In As Good as Gone, Larry Watson captures our longing for the Old West and its heroes, and he challenges our understanding of loyalty and justice. Both tough and tender, it is a stunning achievement.
About the Author
Larry Watson grew up in Bismarck, North Dakota, and received his BA and MA from the University of North Dakota and his PhD in creative writing at the University of Utah. He has received grants and fellowships from the National Endowment for the Arts and the Wisconsin Arts Board. He is the author of the novels Let Him Go, Montana 1948, American Boy, In a Dark Time, White Crosses, Laura, Orchard, and Sundown, Yellow Moon; the fiction collection Justice; and the chapbook of poetry Leaving Dakota.
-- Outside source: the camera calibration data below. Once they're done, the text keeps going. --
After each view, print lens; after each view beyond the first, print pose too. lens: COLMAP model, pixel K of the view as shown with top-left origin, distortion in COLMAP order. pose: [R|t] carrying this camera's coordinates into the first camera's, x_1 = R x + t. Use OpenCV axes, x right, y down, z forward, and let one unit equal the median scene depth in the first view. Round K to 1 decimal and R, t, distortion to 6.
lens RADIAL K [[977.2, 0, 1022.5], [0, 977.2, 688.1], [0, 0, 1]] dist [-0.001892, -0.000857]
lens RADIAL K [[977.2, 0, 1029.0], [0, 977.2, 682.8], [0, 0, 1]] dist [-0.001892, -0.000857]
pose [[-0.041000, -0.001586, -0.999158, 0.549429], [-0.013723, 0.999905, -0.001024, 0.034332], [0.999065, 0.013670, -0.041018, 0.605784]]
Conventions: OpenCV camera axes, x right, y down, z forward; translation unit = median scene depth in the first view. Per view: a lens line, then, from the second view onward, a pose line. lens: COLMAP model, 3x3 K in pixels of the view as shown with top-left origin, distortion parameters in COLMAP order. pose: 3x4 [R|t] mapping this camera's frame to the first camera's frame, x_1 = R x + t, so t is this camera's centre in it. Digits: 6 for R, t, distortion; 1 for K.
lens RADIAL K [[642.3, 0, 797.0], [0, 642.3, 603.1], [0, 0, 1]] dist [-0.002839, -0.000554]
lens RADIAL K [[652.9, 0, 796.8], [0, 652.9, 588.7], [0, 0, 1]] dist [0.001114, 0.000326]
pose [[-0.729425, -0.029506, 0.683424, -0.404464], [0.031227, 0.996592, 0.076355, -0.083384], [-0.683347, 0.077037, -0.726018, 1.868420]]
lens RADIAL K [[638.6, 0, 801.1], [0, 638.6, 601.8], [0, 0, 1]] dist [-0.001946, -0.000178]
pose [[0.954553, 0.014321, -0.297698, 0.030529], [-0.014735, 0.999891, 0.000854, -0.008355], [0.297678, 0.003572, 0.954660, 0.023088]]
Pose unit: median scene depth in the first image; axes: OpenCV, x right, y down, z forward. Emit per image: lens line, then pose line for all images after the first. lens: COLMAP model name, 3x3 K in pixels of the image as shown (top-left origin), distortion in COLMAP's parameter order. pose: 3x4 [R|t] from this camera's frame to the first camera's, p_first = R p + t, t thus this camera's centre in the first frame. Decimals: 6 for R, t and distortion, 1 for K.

Watson’s fiction has been published in many foreign editions, and has received multiple prizes and awards from, among others, the Mountain and Plains Booksellers Association, the Mountain and Plains Library Association, the New York Public Library, and the Wisconsin Library Association, and he has been awarded the Critics’ Choice Award and the High Plains Book Award. He has published short stories and poems in a range of journals. His essays and book reviews have appeared in the Los Angeles Times, the Washington Post, the Chicago Sun-Times, and the Milwaukee Journal-Sentinel. Watson taught at the University of Wisconsin-Stevens Point for twenty-five years before joining the faculty at Marquette University in 2003 as a visiting professor. He and his wife Susan live in Milwaukee, Wisconsin.